Anatoly Shcharansky: I can say that political prisoners, Ukrainians and Lithuanians whom I met, complained that their brothers in the West don’t do enough. They’ve all said, look what you Jews are doing. So they were not envious, but at least they wanted their communities to follow them.

Ludmilla Alexeyeva: Perhaps the Jewish community has more influence—it’s so.

Mike Shuster (National Public Radio): [On liberalizing] the emigration from the Soviet Union: Do you have any specific application of pressure that you think might work?

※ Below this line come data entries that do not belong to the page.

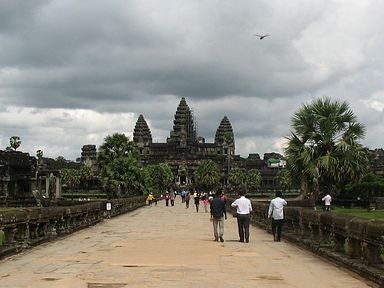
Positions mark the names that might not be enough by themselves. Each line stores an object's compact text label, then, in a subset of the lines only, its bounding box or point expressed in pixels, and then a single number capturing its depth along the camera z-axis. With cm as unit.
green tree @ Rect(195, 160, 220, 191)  14388
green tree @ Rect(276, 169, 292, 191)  13209
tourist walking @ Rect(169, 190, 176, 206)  6778
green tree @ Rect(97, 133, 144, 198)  6581
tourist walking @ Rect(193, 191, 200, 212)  4977
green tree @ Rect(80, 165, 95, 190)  14762
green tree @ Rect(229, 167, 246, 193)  15412
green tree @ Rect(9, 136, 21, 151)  10700
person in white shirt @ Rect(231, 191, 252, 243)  1915
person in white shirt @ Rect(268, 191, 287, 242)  1933
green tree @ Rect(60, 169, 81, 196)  14125
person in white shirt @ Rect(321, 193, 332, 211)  3195
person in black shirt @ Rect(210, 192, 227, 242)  1925
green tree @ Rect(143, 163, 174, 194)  14025
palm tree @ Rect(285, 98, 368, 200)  3181
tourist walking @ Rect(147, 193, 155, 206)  6731
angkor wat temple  19312
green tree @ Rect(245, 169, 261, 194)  16946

Anatoly Shcharansky: You see, I’m not a specialist in specific questions of economics, I prefer to abstain from concrete suggestions. But I can say that something like the Jackson amendment and the type of policies that Senator Jackson demonstrated, I think, were a very correct thing. The most important thing now, for the West, is to be consistent in its pressure, because the Soviet Union will give in and liberalize the regime and open the doors for emigration only if it sees that it will not have a chance to deceive the West. This is what happened, unfortunately, during previous administrations, when the Soviets succeeded in signing agreements but never thought of fulfilling them, for example, or when they knew that strong words today would mean weak actions tomorrow. That’s why, I think, that now even the Soviet Union understands that it has no chance of obtaining Western technology, and that an atmosphere in which new, serious treaties can be reached cannot be created without fulfilling the Helsinki accords, without creating an atmosphere of trust, for which it is necessary for the Soviets to do what they have already promised. If they don’t, then, in that case, they will not get what they want. Only then can there be success.

Reporter [to Bonner]: When was the last time you saw Shcharansky?

Yelena Bonner/Interpreter: Shcharansky…I saw him…probably it was the night before—no!—it was the very day of his arrest, I think, in the morning.